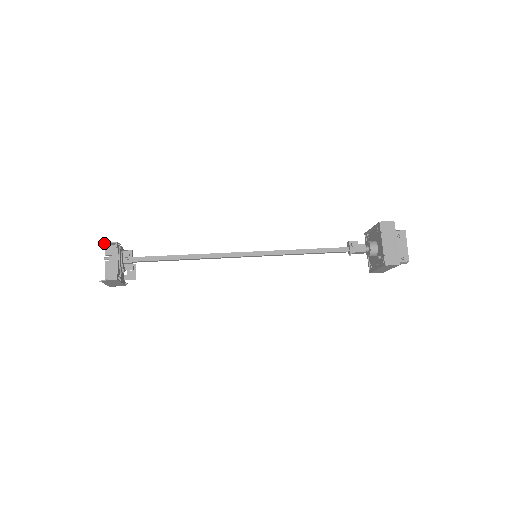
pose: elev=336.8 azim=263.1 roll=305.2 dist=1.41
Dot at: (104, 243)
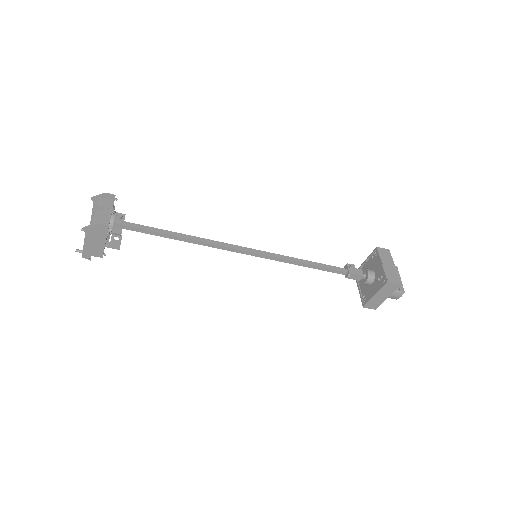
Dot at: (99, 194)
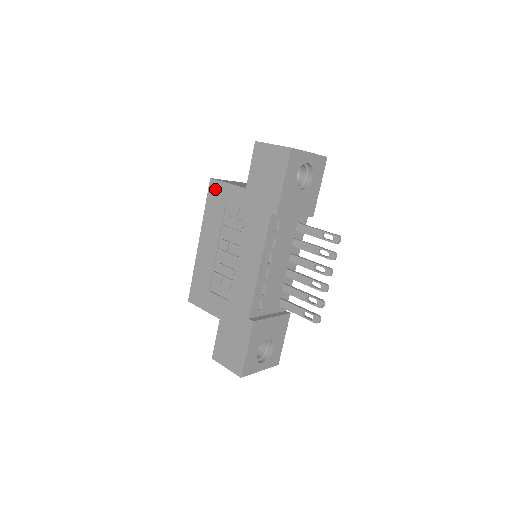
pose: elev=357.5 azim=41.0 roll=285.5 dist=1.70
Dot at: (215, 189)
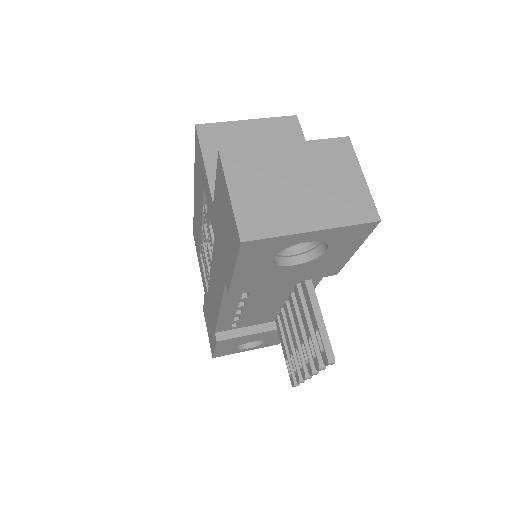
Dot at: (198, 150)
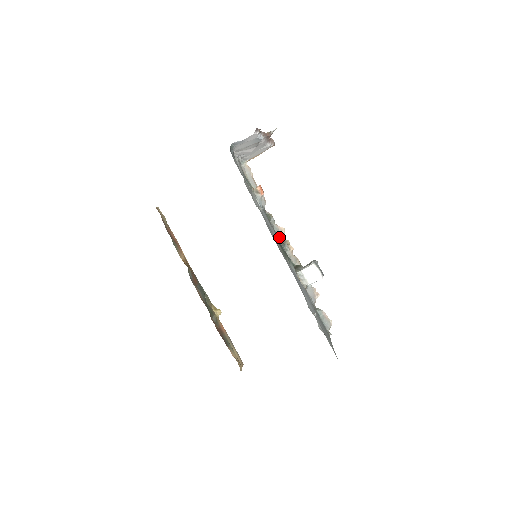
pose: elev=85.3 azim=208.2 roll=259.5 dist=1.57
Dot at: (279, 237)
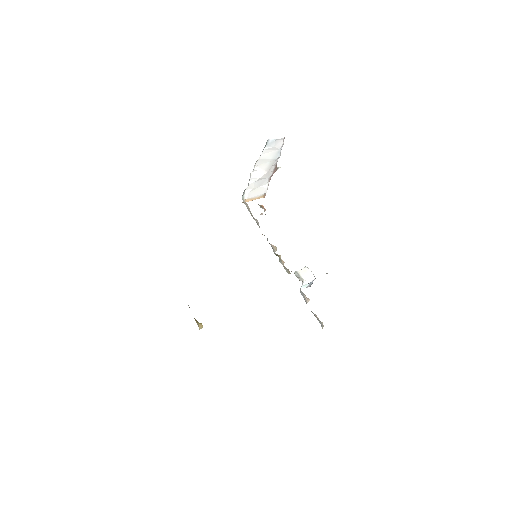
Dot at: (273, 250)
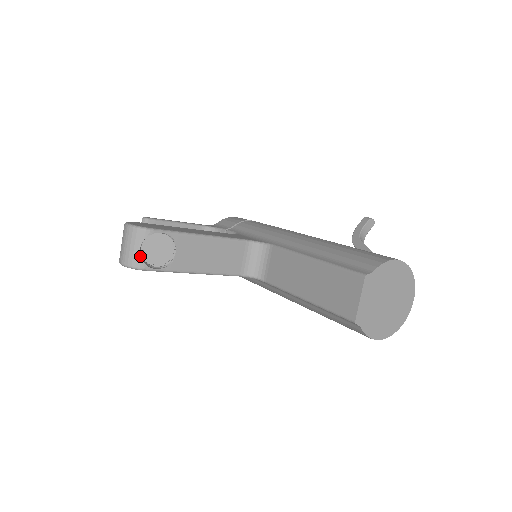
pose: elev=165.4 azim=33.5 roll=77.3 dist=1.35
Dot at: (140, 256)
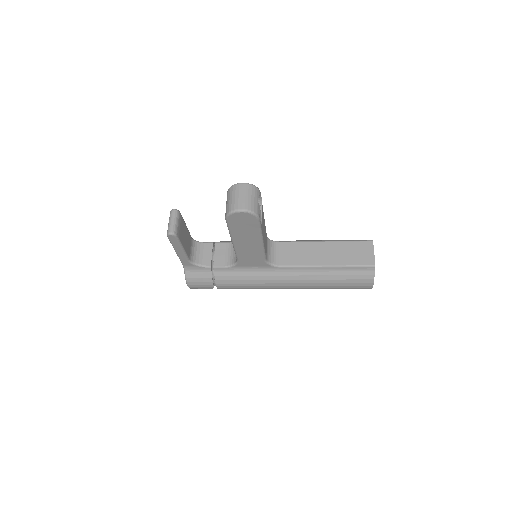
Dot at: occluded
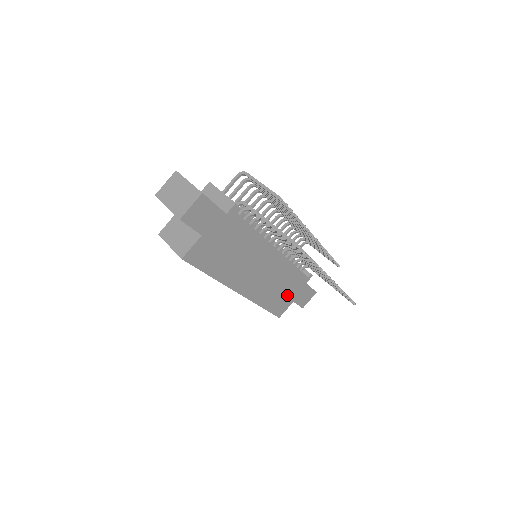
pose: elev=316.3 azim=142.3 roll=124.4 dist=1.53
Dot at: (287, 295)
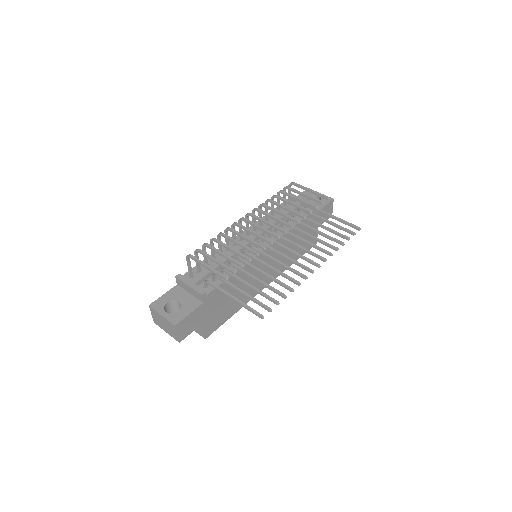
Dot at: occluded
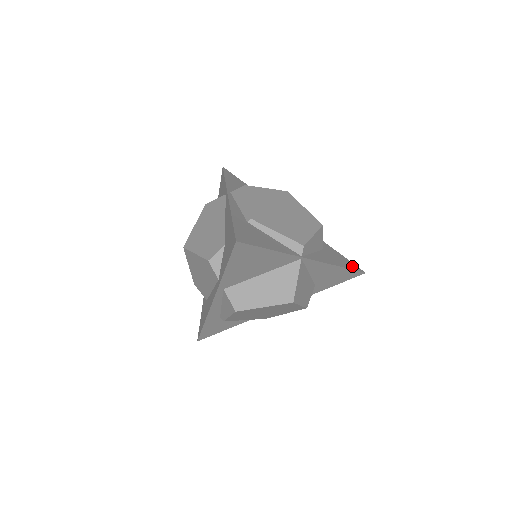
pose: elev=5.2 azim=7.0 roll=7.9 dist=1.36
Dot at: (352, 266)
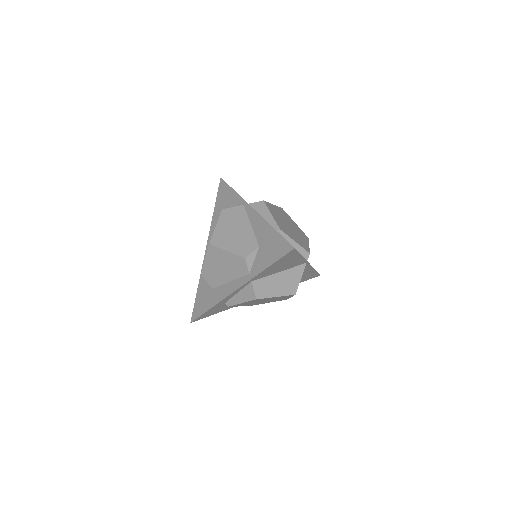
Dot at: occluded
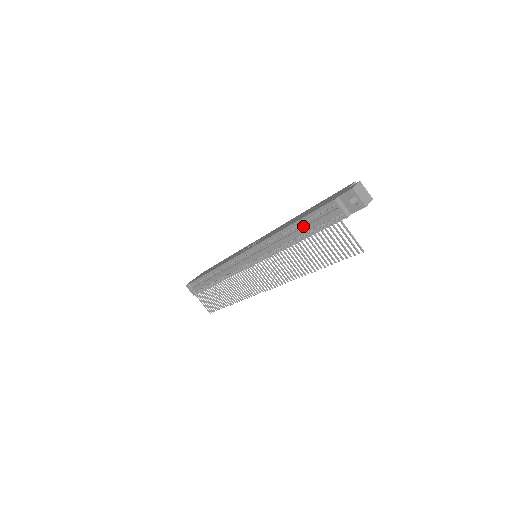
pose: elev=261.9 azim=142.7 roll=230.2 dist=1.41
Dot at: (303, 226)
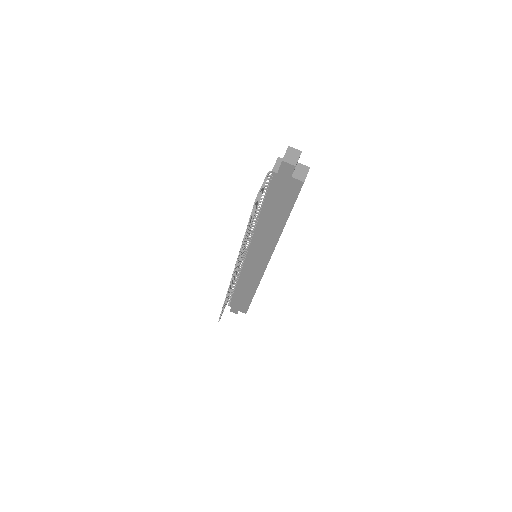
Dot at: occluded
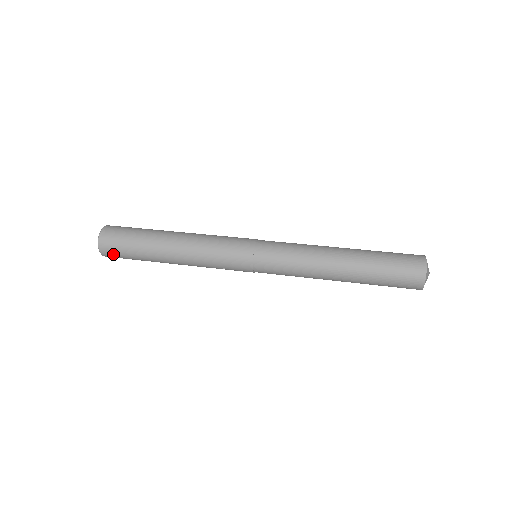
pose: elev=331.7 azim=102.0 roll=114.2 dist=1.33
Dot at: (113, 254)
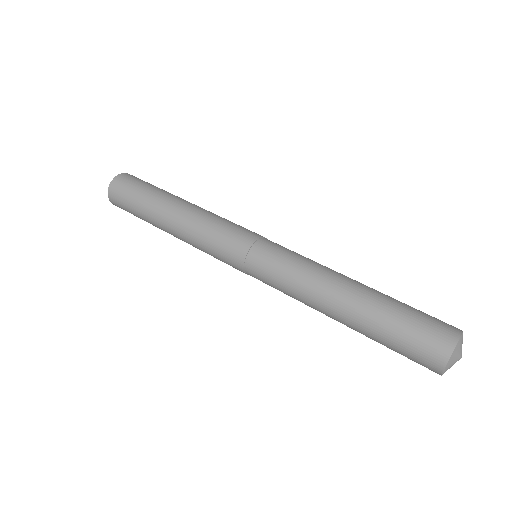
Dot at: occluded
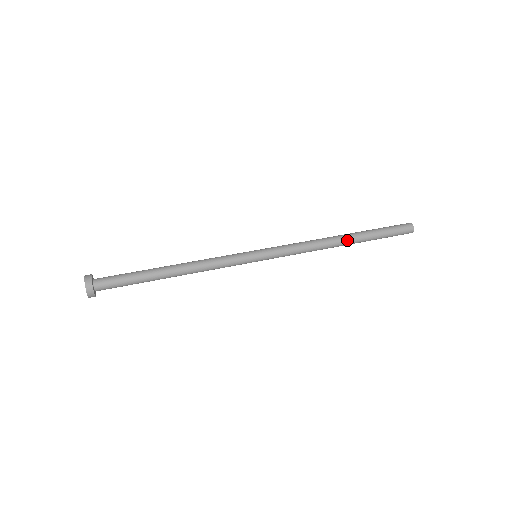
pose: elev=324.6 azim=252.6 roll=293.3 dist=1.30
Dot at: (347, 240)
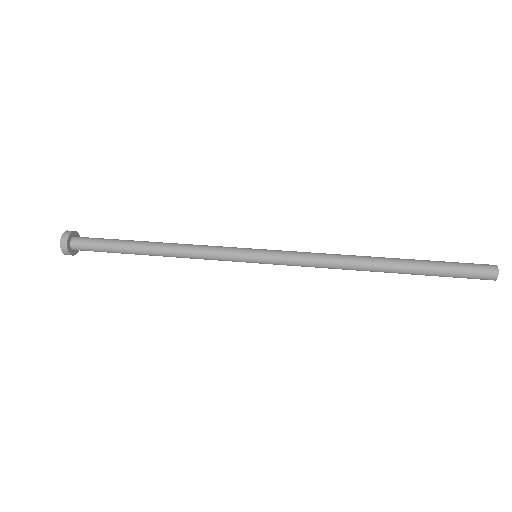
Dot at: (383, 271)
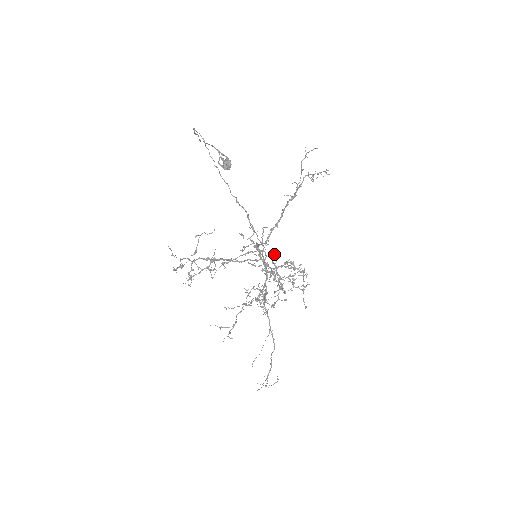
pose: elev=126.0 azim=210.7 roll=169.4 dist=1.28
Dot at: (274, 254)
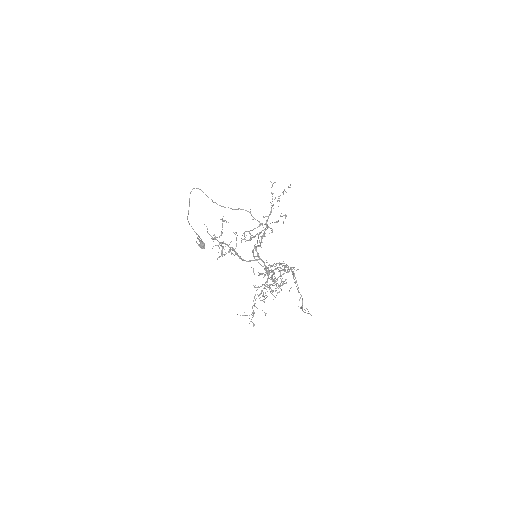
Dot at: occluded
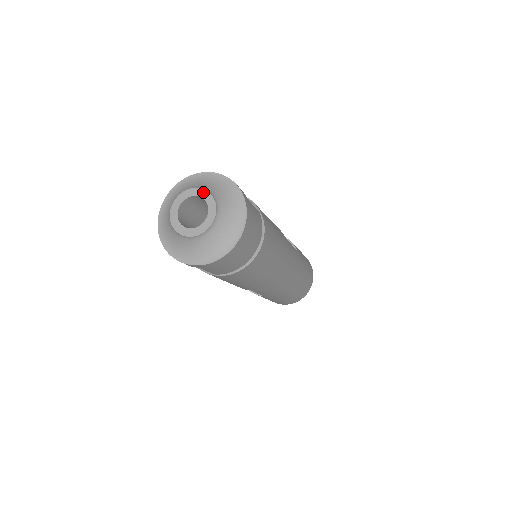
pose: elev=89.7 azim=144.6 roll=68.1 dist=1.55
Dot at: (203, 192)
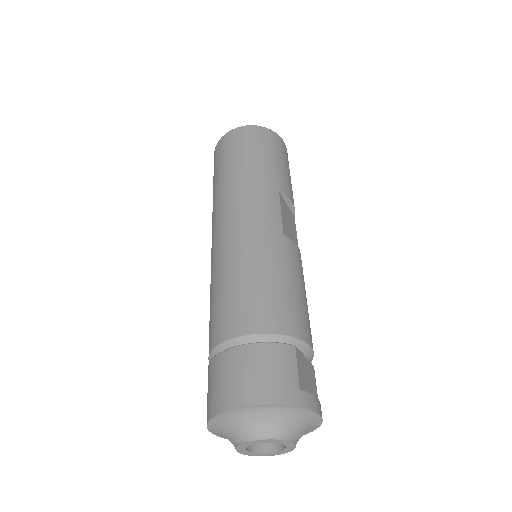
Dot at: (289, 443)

* **DIRECTIONS FOR THIS TASK**:
Rewrite every record above with each "pose" changed to "camera" and everything else left as it is, omitting the pictures.

* **SOLUTION FOR THIS EXERCISE**:
camera: elev=336.8 azim=263.1 roll=305.2 dist=1.41
Dot at: (104, 243)
Dot at: (99, 194)
camera: elev=357.5 azim=41.0 roll=285.5 dist=1.70
Dot at: (215, 189)
Dot at: (198, 150)
camera: elev=85.3 azim=208.2 roll=259.5 dist=1.57
Dot at: (279, 237)
Dot at: (273, 250)
camera: elev=165.4 azim=33.5 roll=77.3 dist=1.35
Dot at: (140, 256)
Dot at: occluded
camera: elev=316.3 azim=142.3 roll=124.4 dist=1.53
Dot at: (287, 295)
Dot at: occluded
camera: elev=5.2 azim=7.0 roll=7.9 dist=1.36
Dot at: (352, 266)
Dot at: occluded
camera: elev=261.9 azim=142.7 roll=230.2 dist=1.41
Dot at: (303, 226)
Dot at: occluded
camera: elev=331.7 azim=102.0 roll=114.2 dist=1.33
Dot at: (113, 254)
Dot at: occluded
camera: elev=324.6 azim=252.6 roll=293.3 dist=1.30
Dot at: (347, 240)
Dot at: (383, 271)
camera: elev=126.0 azim=210.7 roll=169.4 dist=1.28
Dot at: (274, 254)
Dot at: occluded
camera: elev=89.7 azim=144.6 roll=68.1 dist=1.55
Dot at: (203, 192)
Dot at: (289, 443)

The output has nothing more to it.